Data section.
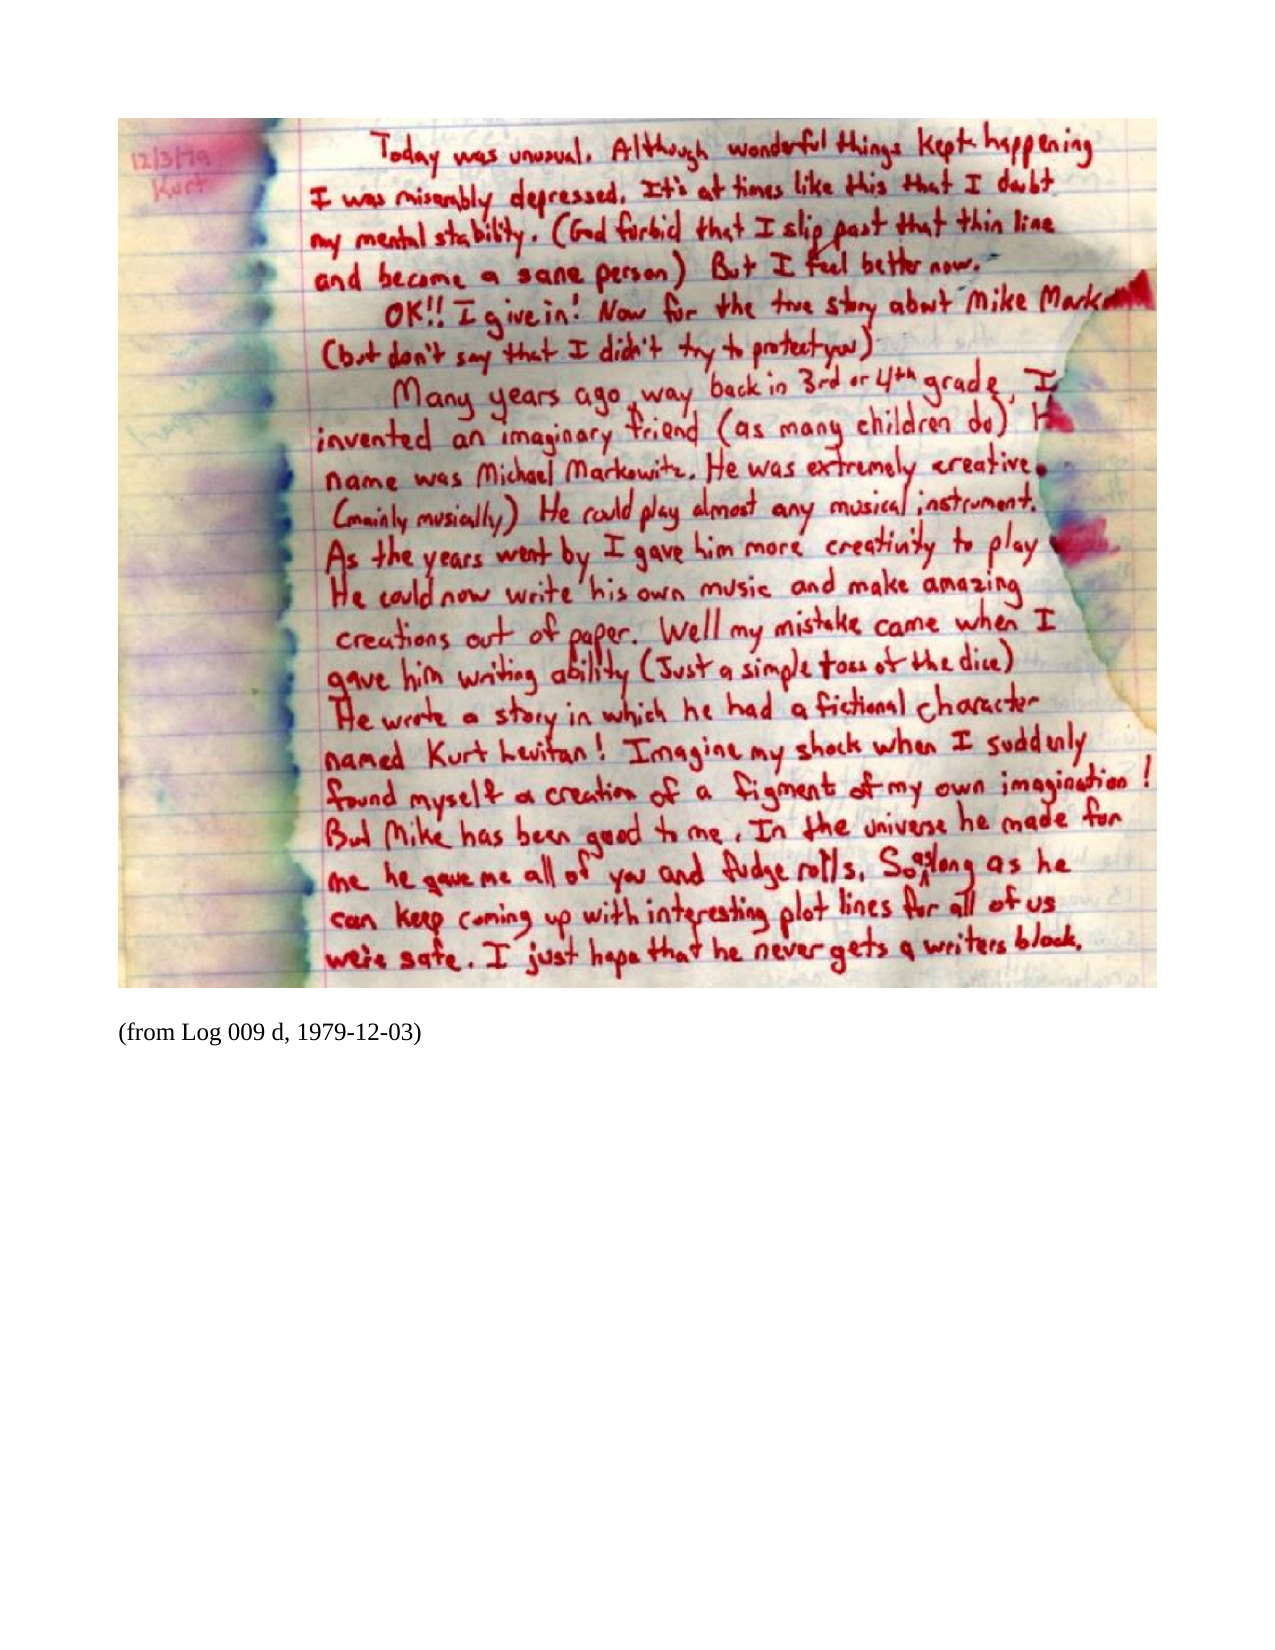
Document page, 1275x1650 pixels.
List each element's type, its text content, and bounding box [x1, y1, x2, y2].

picture [118, 118, 1157, 988]
text (from Log 009 d, 1979-12-03) [118, 1017, 1157, 1046]
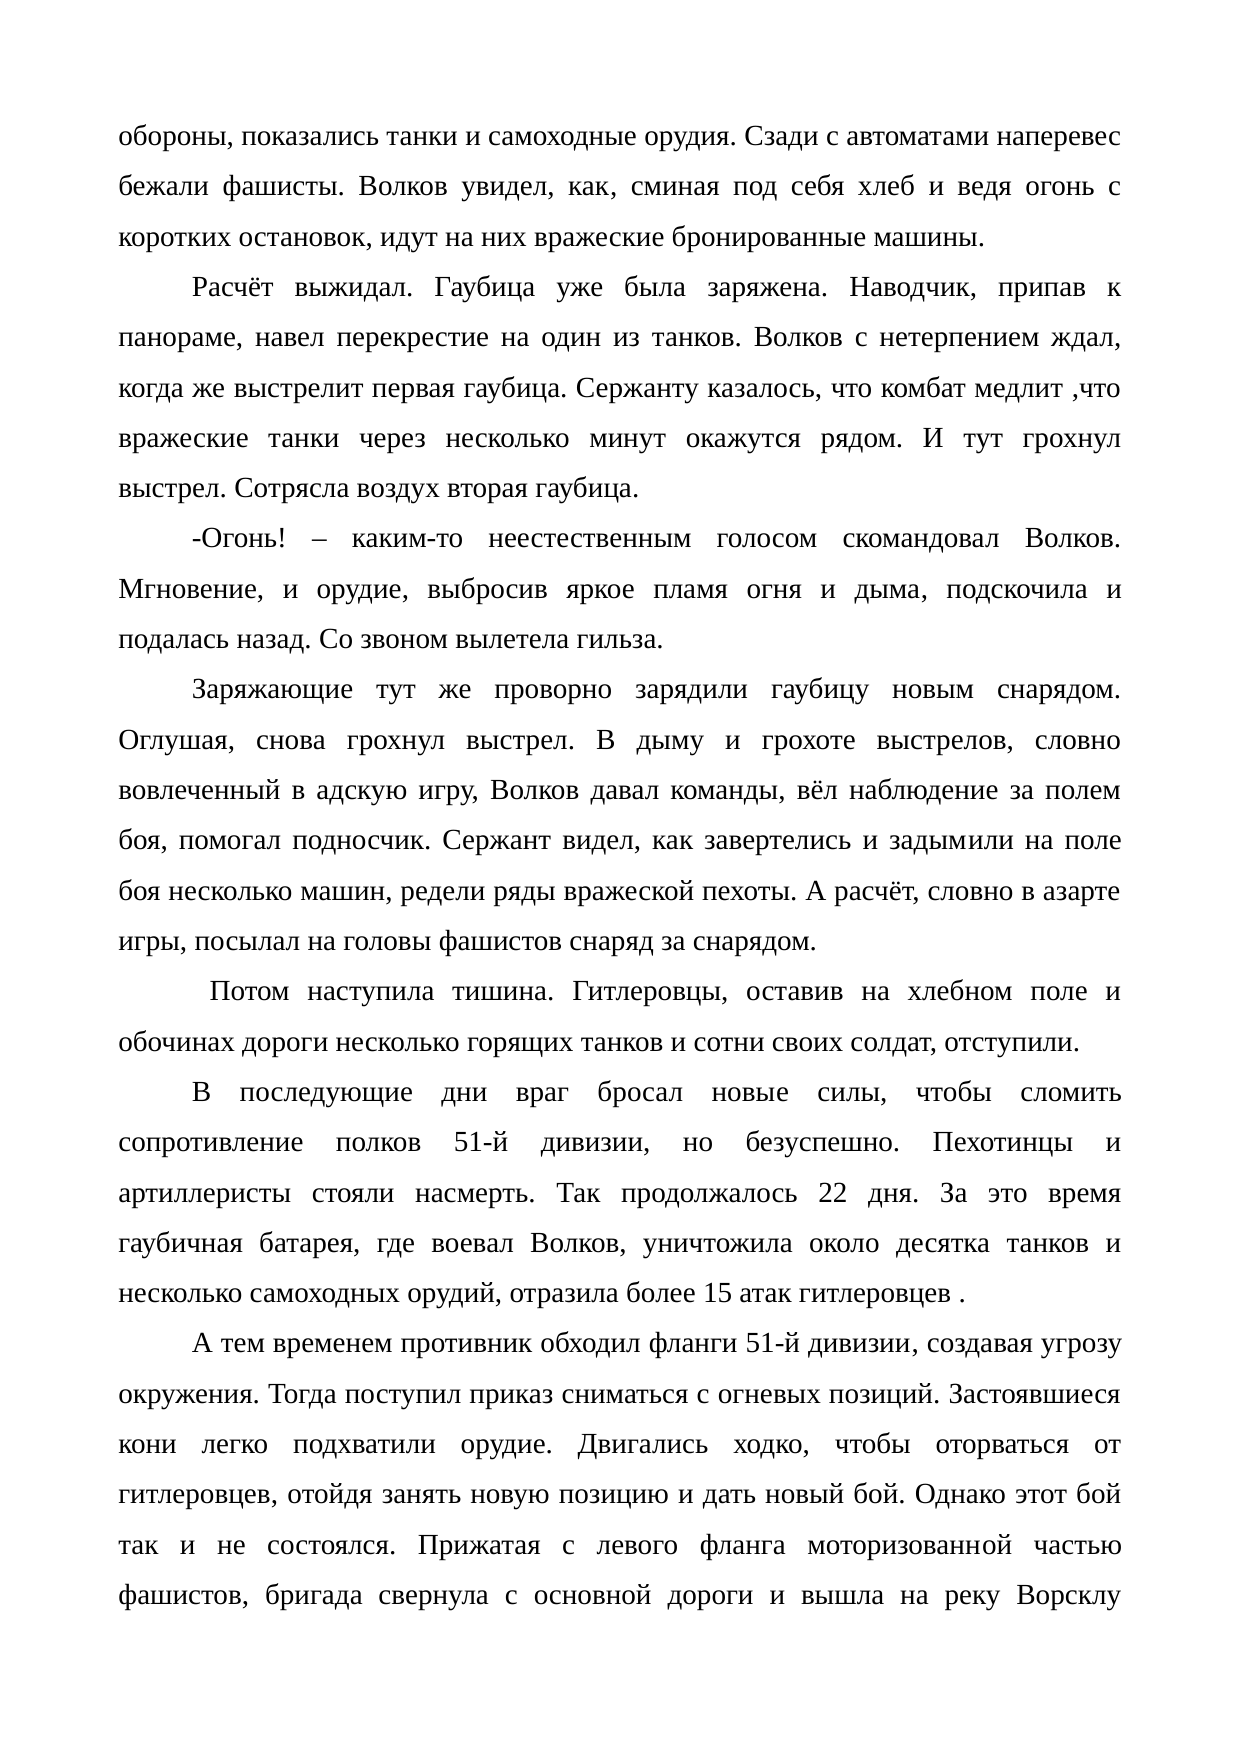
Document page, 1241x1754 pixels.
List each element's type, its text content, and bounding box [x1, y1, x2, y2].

text В последующие дни враг бросал новые силы, чтобы сломить сопротивление полков 51-й дивизии, но безуспешно. Пехотинцы и артиллеристы стояли насмерть. Так продолжалось 22 дня. За это время гаубичная батарея, где воевал Волков, уничтожила около десятка танков и несколько самоходных орудий, отразила более 15 атак гитлеровцев . [118, 1074, 1122, 1309]
text обороны, показались танки и самоходные орудия. Сзади с автоматами наперевес бежали фашисты. Волков увидел, как, сминая под себя хлеб и ведя огонь с коротких остановок, идут на них вражеские бронированные машины. [118, 118, 1122, 252]
text Расчёт выжидал. Гаубица уже была заряжена. Наводчик, припав к панораме, навел перекрестие на один из танков. Волков с нетерпением ждал, когда же выстрелит первая гаубица. Сержанту казалось, что комбат медлит ,что вражеские танки через несколько минут окажутся рядом. И тут грохнул выстрел. Сотрясла воздух вторая гаубица. [118, 269, 1122, 504]
text Потом наступила тишина. Гитлеровцы, оставив на хлебном поле и обочинах дороги несколько горящих танков и сотни своих солдат, отступили. [118, 973, 1122, 1057]
text -Огонь! – каким-то неестественным голосом скомандовал Волков. Мгновение, и орудие, выбросив яркое пламя огня и дыма, подскочила и подалась назад. Со звоном вылетела гильза. [118, 521, 1122, 655]
text А тем временем противник обходил фланги 51-й дивизии, создавая угрозу окружения. Тогда поступил приказ сниматься с огневых позиций. Застоявшиеся кони легко подхватили орудие. Двигались ходко, чтобы оторваться от гитлеровцев, отойдя занять новую позицию и дать новый бой. Однако этот бой так и не состоялся. Прижатая с левого фланга моторизованной частью фашистов, бригада свернула с основной дороги и вышла на реку Ворсклу [118, 1326, 1122, 1611]
text Заряжающие тут же проворно зарядили гаубицу новым снарядом. Оглушая, снова грохнул выстрел. В дыму и грохоте выстрелов, словно вовлеченный в адскую игру, Волков давал команды, вёл наблюдение за полем боя, помогал подносчик. Сержант видел, как завертелись и задымили на поле боя несколько машин, редели ряды вражеской пехоты. А расчёт, словно в азарте игры, посылал на головы фашистов снаряд за снарядом. [118, 672, 1122, 957]
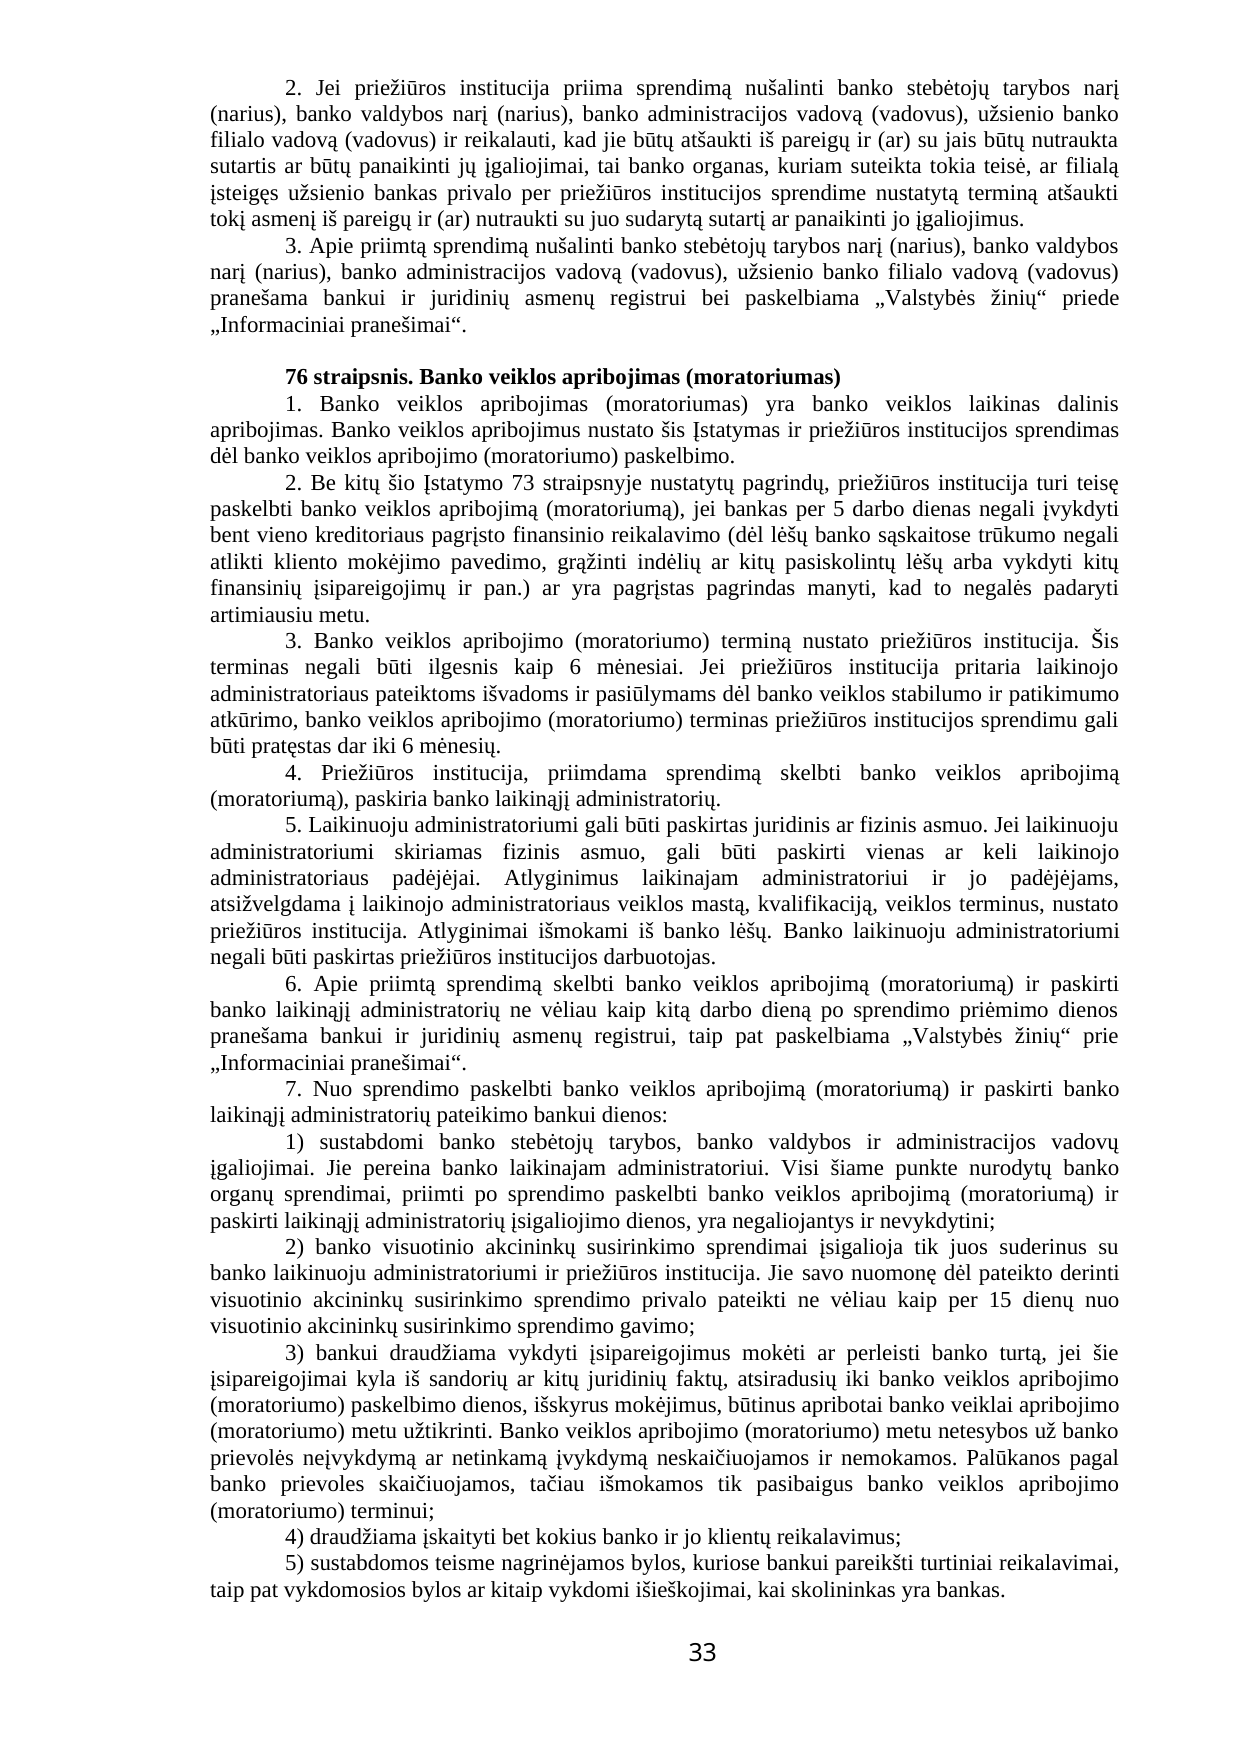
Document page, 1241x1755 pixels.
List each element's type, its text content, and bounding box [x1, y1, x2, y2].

text 7. Nuo sprendimo paskelbti banko veiklos apribojimą (moratoriumą) ir paskirti banko laikinąjį administratorių pateikimo bankui dienos: [210, 1075, 1120, 1128]
text 76 straipsnis. Banko veiklos apribojimas (moratoriumas) [210, 363, 1120, 390]
text 3. Apie priimtą sprendimą nušalinti banko stebėtojų tarybos narį (narius), banko valdybos narį (narius), banko administracijos vadovą (vadovus), užsienio banko filialo vadovą (vadovus) pranešama bankui ir juridinių asmenų registrui bei paskelbiama „Valstybės žinių“ priede „Informaciniai pranešimai“. [210, 232, 1120, 337]
text 2. Be kitų šio Įstatymo 73 straipsnyje nustatytų pagrindų, priežiūros institucija turi teisę paskelbti banko veiklos apribojimą (moratoriumą), jei bankas per 5 darbo dienas negali įvykdyti bent vieno kreditoriaus pagrįsto finansinio reikalavimo (dėl lėšų banko sąskaitose trūkumo negali atlikti kliento mokėjimo pavedimo, grąžinti indėlių ar kitų pasiskolintų lėšų arba vykdyti kitų finansinių įsipareigojimų ir pan.) ar yra pagrįstas pagrindas manyti, kad to negalės padaryti artimiausiu metu. [210, 469, 1120, 627]
text 1. Banko veiklos apribojimas (moratoriumas) yra banko veiklos laikinas dalinis apribojimas. Banko veiklos apribojimus nustato šis Įstatymas ir priežiūros institucijos sprendimas dėl banko veiklos apribojimo (moratoriumo) paskelbimo. [210, 390, 1120, 469]
text 4. Priežiūros institucija, priimdama sprendimą skelbti banko veiklos apribojimą (moratoriumą), paskiria banko laikinąjį administratorių. [210, 759, 1120, 811]
text 6. Apie priimtą sprendimą skelbti banko veiklos apribojimą (moratoriumą) ir paskirti banko laikinąjį administratorių ne vėliau kaip kitą darbo dieną po sprendimo priėmimo dienos pranešama bankui ir juridinių asmenų registrui, taip pat paskelbiama „Valstybės žinių“ prie „Informaciniai pranešimai“. [210, 969, 1120, 1075]
text 5) sustabdomos teisme nagrinėjamos bylos, kuriose bankui pareikšti turtiniai reikalavimai, taip pat vykdomosios bylos ar kitaip vykdomi išieškojimai, kai skolininkas yra bankas. [210, 1549, 1120, 1602]
text 4) draudžiama įskaityti bet kokius banko ir jo klientų reikalavimus; [210, 1523, 1120, 1549]
text 5. Laikinuoju administratoriumi gali būti paskirtas juridinis ar fizinis asmuo. Jei laikinuoju administratoriumi skiriamas fizinis asmuo, gali būti paskirti vienas ar keli laikinojo administratoriaus padėjėjai. Atlyginimus laikinajam administratoriui ir jo padėjėjams, atsižvelgdama į laikinojo administratoriaus veiklos mastą, kvalifikaciją, veiklos terminus, nustato priežiūros institucija. Atlyginimai išmokami iš banko lėšų. Banko laikinuoju administratoriumi negali būti paskirtas priežiūros institucijos darbuotojas. [210, 811, 1120, 969]
subtitle 2. Jei priežiūros institucija priima sprendimą nušalinti banko stebėtojų tarybos narį (narius), banko valdybos narį (narius), banko administracijos vadovą (vadovus), užsienio banko filialo vadovą (vadovus) ir reikalauti, kad jie būtų atšaukti iš pareigų ir (ar) su jais būtų nutraukta sutartis ar būtų panaikinti jų įgaliojimai, tai banko organas, kuriam suteikta tokia teisė, ar filialą įsteigęs užsienio bankas privalo per priežiūros institucijos sprendime nustatytą terminą atšaukti tokį asmenį iš pareigų ir (ar) nutraukti su juo sudarytą sutartį ar panaikinti jo įgaliojimus. [210, 73, 1120, 232]
text 1) sustabdomi banko stebėtojų tarybos, banko valdybos ir administracijos vadovų įgaliojimai. Jie pereina banko laikinajam administratoriui. Visi šiame punkte nurodytų banko organų sprendimai, priimti po sprendimo paskelbti banko veiklos apribojimą (moratoriumą) ir paskirti laikinąjį administratorių įsigaliojimo dienos, yra negaliojantys ir nevykdytini; [210, 1128, 1120, 1233]
text 3. Banko veiklos apribojimo (moratoriumo) terminą nustato priežiūros institucija. Šis terminas negali būti ilgesnis kaip 6 mėnesiai. Jei priežiūros institucija pritaria laikinojo administratoriaus pateiktoms išvadoms ir pasiūlymams dėl banko veiklos stabilumo ir patikimumo atkūrimo, banko veiklos apribojimo (moratoriumo) terminas priežiūros institucijos sprendimu gali būti pratęstas dar iki 6 mėnesių. [210, 627, 1120, 759]
text 3) bankui draudžiama vykdyti įsipareigojimus mokėti ar perleisti banko turtą, jei šie įsipareigojimai kyla iš sandorių ar kitų juridinių faktų, atsiradusių iki banko veiklos apribojimo (moratoriumo) paskelbimo dienos, išskyrus mokėjimus, būtinus apribotai banko veiklai apribojimo (moratoriumo) metu užtikrinti. Banko veiklos apribojimo (moratoriumo) metu netesybos už banko prievolės neįvykdymą ar netinkamą įvykdymą neskaičiuojamos ir nemokamos. Palūkanos pagal banko prievoles skaičiuojamos, tačiau išmokamos tik pasibaigus banko veiklos apribojimo (moratoriumo) terminui; [210, 1338, 1120, 1523]
text 2) banko visuotinio akcininkų susirinkimo sprendimai įsigalioja tik juos suderinus su banko laikinuoju administratoriumi ir priežiūros institucija. Jie savo nuomonę dėl pateikto derinti visuotinio akcininkų susirinkimo sprendimo privalo pateikti ne vėliau kaip per 15 dienų nuo visuotinio akcininkų susirinkimo sprendimo gavimo; [210, 1233, 1120, 1338]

Work required. Extract from the data above every line that contains the word "дивизии", treating uppercase and lowercase letters as distinct.

Answer to the task.
text В последующие дни враг бросал новые силы, чтобы сломить сопротивление полков 51-й дивизии, но безуспешно. Пехотинцы и артиллеристы стояли насмерть. Так продолжалось 22 дня. За это время гаубичная батарея, где воевал Волков, уничтожила около десятка танков и несколько самоходных орудий, отразила более 15 атак гитлеровцев . [118, 1074, 1122, 1309]
text А тем временем противник обходил фланги 51-й дивизии, создавая угрозу окружения. Тогда поступил приказ сниматься с огневых позиций. Застоявшиеся кони легко подхватили орудие. Двигались ходко, чтобы оторваться от гитлеровцев, отойдя занять новую позицию и дать новый бой. Однако этот бой так и не состоялся. Прижатая с левого фланга моторизованной частью фашистов, бригада свернула с основной дороги и вышла на реку Ворсклу [118, 1326, 1122, 1611]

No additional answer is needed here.